Council delays alcohol rules talks

CLINTON — City officials are kicking the proverbial beer can down the road.

During a Rules and Regulations Committee meeting Tuesday, members debated altering the percentage of sales stemming from items other than alcohol and making other changes to the city’s alcohol-related rules.

However, with four new council members hitting city hall in less than a month, committee members decided the changes should be vetted by the new members.

“I have a feeling we should wait on this, because they could have a totally different view given all the options they have,” City Attorney Jeff Farwell said.

Ward 4 Councilman Paul Gassman and Ward 2 Councilwoman Julie Allesee are members of the committee and will remain on the council. They discussed the changes Tuesday before voting to withhold a decision.

Changing the percentage from its current 65 percent to 50 percent would change the amount of Clinton establishments that need a Class II exemption and are required to follow the city’s alcohol monitoring plan.

In addition to changing the percentage of gross sales required for a Class II exemption, committee members floated the idea of changing what the city defines as gross sales.

The city’s current ordinance excludes things such as cover charges, ticket sales and coin-operated machines like pool tables, dart machines, non-food vending machines and a bevy of other items from gross sales, making Clinton extremely restrictive compared to many other cities.

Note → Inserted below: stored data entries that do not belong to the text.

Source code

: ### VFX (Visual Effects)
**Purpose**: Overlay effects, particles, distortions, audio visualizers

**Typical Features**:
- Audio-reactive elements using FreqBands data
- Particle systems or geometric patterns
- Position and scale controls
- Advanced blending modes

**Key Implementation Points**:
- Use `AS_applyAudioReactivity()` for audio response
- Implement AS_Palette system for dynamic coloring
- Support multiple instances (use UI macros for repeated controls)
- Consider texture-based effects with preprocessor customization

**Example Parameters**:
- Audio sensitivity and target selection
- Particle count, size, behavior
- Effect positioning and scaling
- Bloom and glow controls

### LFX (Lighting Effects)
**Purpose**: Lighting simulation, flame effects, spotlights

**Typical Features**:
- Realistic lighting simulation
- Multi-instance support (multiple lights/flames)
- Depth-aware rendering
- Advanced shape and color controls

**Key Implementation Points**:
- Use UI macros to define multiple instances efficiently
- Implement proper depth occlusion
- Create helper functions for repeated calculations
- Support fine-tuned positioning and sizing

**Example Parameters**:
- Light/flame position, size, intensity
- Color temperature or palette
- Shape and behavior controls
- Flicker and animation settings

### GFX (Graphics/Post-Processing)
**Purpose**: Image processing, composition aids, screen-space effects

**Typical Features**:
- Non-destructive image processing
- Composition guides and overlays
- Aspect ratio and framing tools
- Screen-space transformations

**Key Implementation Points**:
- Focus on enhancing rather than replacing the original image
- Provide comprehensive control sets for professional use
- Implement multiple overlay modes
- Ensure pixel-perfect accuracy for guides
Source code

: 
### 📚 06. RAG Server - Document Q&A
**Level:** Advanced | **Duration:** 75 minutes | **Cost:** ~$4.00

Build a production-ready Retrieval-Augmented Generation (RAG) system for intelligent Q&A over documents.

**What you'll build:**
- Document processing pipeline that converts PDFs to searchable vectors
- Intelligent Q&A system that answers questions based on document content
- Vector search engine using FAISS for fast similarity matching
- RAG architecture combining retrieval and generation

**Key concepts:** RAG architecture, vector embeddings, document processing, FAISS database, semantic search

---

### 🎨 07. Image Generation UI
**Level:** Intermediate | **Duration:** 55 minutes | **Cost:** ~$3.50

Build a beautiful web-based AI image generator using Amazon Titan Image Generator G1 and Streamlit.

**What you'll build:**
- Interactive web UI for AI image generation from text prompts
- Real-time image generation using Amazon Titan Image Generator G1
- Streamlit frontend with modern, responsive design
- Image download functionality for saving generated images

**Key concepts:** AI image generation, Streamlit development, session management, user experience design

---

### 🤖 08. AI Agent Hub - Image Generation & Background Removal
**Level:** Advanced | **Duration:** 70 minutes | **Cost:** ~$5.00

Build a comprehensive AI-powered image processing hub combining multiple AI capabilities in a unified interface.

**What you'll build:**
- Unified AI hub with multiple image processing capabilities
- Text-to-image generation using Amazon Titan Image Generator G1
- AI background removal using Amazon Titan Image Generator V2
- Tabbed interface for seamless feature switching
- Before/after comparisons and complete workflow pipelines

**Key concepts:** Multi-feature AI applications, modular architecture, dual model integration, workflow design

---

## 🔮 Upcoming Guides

“I couldn’t find anybody who uses that definition, not even close,” Farwell said. “Iowa City was about the most restrictive I could come up with.”

Police Chief Brian Guy said he had no issue with the city lowering the threshold from 65 to 50 percent, but wanted to see a change made to the city’s 12:30 a.m. curfew for 18-, 19- and 20-year-olds in bars.

“The percentage itself of 65, 50, whatever the case is, I think is more of a policy question for the council to determine. Our biggest concern is the time element,” Guy said. “We think 12:30 is too late to have people under 21 in bars.”